**TASK TO CARRY OUT**
Restate the entries below exactly, and keep all images out of the answer.

╭──

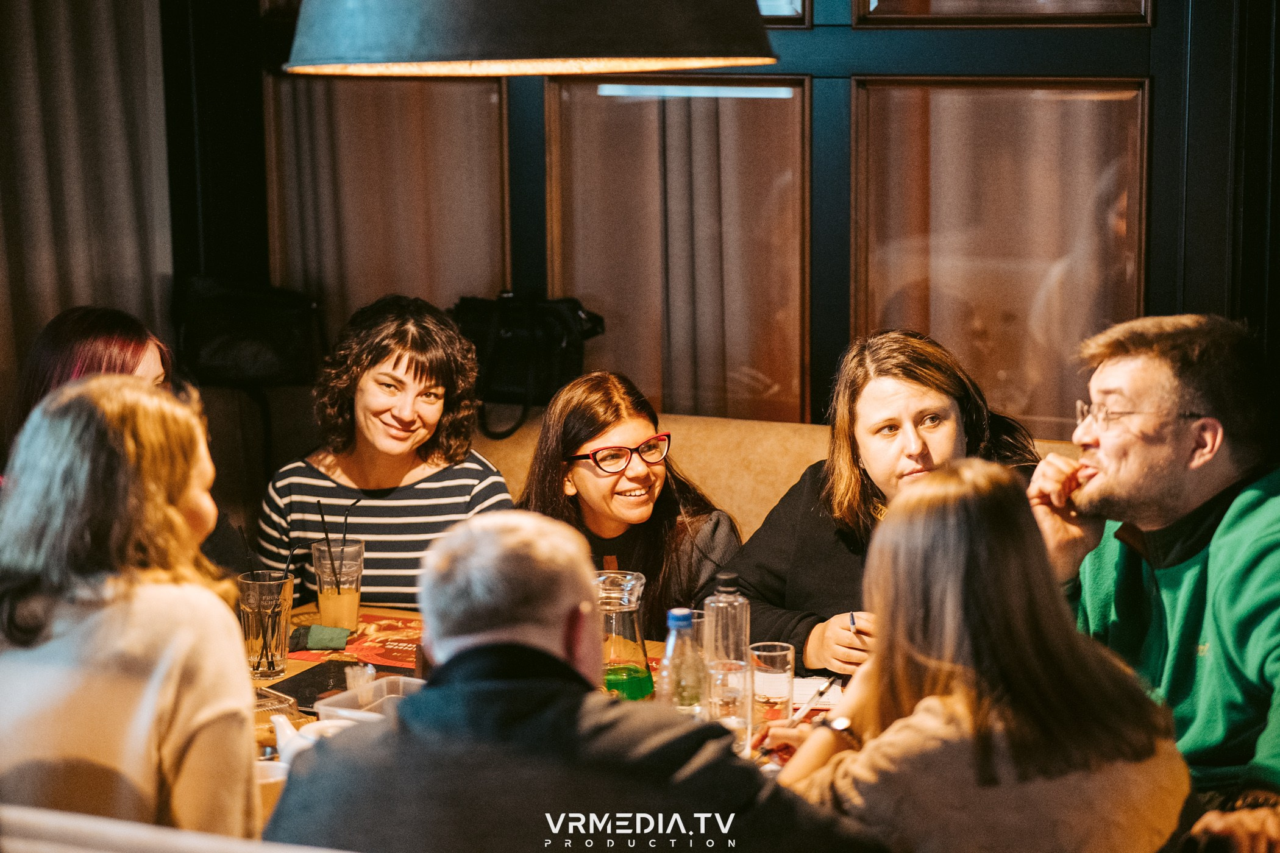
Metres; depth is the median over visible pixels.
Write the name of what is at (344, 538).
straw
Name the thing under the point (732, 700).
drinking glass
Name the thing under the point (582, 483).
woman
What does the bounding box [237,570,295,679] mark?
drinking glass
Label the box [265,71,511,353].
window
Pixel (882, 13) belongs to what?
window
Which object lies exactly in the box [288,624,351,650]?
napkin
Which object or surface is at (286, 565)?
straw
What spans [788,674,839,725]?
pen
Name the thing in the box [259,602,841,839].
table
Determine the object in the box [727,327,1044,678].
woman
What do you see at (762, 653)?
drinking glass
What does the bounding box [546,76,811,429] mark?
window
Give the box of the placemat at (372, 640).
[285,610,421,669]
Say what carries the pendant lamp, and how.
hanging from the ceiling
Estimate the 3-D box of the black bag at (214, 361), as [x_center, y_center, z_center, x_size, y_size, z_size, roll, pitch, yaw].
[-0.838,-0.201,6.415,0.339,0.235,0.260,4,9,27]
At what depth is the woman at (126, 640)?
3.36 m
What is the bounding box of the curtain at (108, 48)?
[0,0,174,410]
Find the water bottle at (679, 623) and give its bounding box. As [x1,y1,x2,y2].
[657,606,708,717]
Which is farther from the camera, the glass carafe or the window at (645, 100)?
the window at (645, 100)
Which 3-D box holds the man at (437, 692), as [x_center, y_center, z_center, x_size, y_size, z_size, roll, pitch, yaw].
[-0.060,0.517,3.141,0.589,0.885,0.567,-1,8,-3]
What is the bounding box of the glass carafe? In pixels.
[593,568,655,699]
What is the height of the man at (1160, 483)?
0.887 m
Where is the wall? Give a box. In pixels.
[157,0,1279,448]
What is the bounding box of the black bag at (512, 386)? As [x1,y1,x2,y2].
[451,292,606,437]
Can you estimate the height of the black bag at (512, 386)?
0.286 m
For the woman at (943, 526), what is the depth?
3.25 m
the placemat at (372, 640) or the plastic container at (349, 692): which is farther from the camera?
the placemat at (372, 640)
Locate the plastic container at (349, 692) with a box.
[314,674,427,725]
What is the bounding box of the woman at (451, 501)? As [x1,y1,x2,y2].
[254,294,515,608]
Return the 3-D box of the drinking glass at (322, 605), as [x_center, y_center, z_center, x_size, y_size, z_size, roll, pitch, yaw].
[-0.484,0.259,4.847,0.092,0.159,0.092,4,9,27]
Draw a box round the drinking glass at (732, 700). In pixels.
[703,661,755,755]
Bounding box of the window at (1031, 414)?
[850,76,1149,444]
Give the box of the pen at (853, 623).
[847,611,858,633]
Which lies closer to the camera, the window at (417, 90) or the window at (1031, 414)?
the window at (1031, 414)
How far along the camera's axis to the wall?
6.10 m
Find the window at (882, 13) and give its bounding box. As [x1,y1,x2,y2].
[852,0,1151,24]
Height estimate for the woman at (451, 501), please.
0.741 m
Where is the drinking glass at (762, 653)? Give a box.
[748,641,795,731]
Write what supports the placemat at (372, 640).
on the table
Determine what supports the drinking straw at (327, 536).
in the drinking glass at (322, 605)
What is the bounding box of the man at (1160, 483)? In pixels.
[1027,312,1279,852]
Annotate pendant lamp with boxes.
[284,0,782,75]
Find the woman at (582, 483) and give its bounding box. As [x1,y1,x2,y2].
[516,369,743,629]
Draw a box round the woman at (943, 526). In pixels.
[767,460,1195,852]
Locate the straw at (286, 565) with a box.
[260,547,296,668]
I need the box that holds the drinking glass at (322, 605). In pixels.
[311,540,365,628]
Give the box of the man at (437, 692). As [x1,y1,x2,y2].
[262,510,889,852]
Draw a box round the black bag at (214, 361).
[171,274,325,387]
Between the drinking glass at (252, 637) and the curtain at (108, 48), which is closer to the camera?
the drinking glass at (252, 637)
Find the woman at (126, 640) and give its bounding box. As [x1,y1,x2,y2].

╰──

**ANSWER BOX**
Metres; depth is the median over visible pixels.
Write the name of what is at (344, 538).
straw
Name the thing under the point (732, 700).
drinking glass
Name the thing under the point (582, 483).
woman
What does the bounding box [237,570,295,679] mark?
drinking glass
Label the box [265,71,511,353].
window
Pixel (882, 13) belongs to what?
window
Which object lies exactly in the box [288,624,351,650]?
napkin
Which object or surface is at (286, 565)?
straw
What spans [788,674,839,725]?
pen
Name the thing in the box [259,602,841,839].
table
Determine the object in the box [727,327,1044,678].
woman
What do you see at (762, 653)?
drinking glass
What does the bounding box [546,76,811,429] mark?
window
Give the box of the placemat at (372, 640).
[285,610,421,669]
Say what carries the pendant lamp, and how.
hanging from the ceiling
Estimate the 3-D box of the black bag at (214, 361), as [x_center, y_center, z_center, x_size, y_size, z_size, roll, pitch, yaw].
[-0.838,-0.201,6.415,0.339,0.235,0.260,4,9,27]
At what depth is the woman at (126, 640)?
3.36 m
What is the bounding box of the curtain at (108, 48)?
[0,0,174,410]
Find the water bottle at (679, 623) and give its bounding box. As [x1,y1,x2,y2].
[657,606,708,717]
Which is farther from the camera, the glass carafe or the window at (645, 100)?
the window at (645, 100)
Which 3-D box holds the man at (437, 692), as [x_center, y_center, z_center, x_size, y_size, z_size, roll, pitch, yaw].
[-0.060,0.517,3.141,0.589,0.885,0.567,-1,8,-3]
What is the bounding box of the glass carafe? In pixels.
[593,568,655,699]
What is the height of the man at (1160, 483)?
0.887 m
Where is the wall? Give a box. In pixels.
[157,0,1279,448]
What is the bounding box of the black bag at (512, 386)? As [x1,y1,x2,y2].
[451,292,606,437]
Can you estimate the height of the black bag at (512, 386)?
0.286 m
For the woman at (943, 526), what is the depth?
3.25 m
the placemat at (372, 640) or the plastic container at (349, 692): which is farther from the camera?
the placemat at (372, 640)
Locate the plastic container at (349, 692) with a box.
[314,674,427,725]
What is the bounding box of the woman at (451, 501)? As [x1,y1,x2,y2].
[254,294,515,608]
Return the 3-D box of the drinking glass at (322, 605), as [x_center, y_center, z_center, x_size, y_size, z_size, roll, pitch, yaw].
[-0.484,0.259,4.847,0.092,0.159,0.092,4,9,27]
Draw a box round the drinking glass at (732, 700). In pixels.
[703,661,755,755]
Bounding box of the window at (1031, 414)?
[850,76,1149,444]
Give the box of the pen at (853, 623).
[847,611,858,633]
Which lies closer to the camera, the window at (417, 90) or the window at (1031, 414)?
the window at (1031, 414)
How far along the camera's axis to the wall?
6.10 m
Find the window at (882, 13) and give its bounding box. As [x1,y1,x2,y2].
[852,0,1151,24]
Height estimate for the woman at (451, 501), please.
0.741 m
Where is the drinking glass at (762, 653)? Give a box.
[748,641,795,731]
Write what supports the placemat at (372, 640).
on the table
Determine what supports the drinking straw at (327, 536).
in the drinking glass at (322, 605)
What is the bounding box of the man at (1160, 483)? In pixels.
[1027,312,1279,852]
Annotate pendant lamp with boxes.
[284,0,782,75]
Find the woman at (582, 483) and give its bounding box. As [x1,y1,x2,y2].
[516,369,743,629]
Draw a box round the woman at (943, 526). In pixels.
[767,460,1195,852]
Locate the straw at (286, 565) with a box.
[260,547,296,668]
I need the box that holds the drinking glass at (322, 605). In pixels.
[311,540,365,628]
Give the box of the man at (437, 692). As [x1,y1,x2,y2].
[262,510,889,852]
Draw a box round the black bag at (214, 361).
[171,274,325,387]
Between the drinking glass at (252, 637) and the curtain at (108, 48), which is closer to the camera?
the drinking glass at (252, 637)
Find the woman at (126, 640) and give its bounding box. As [x1,y1,x2,y2].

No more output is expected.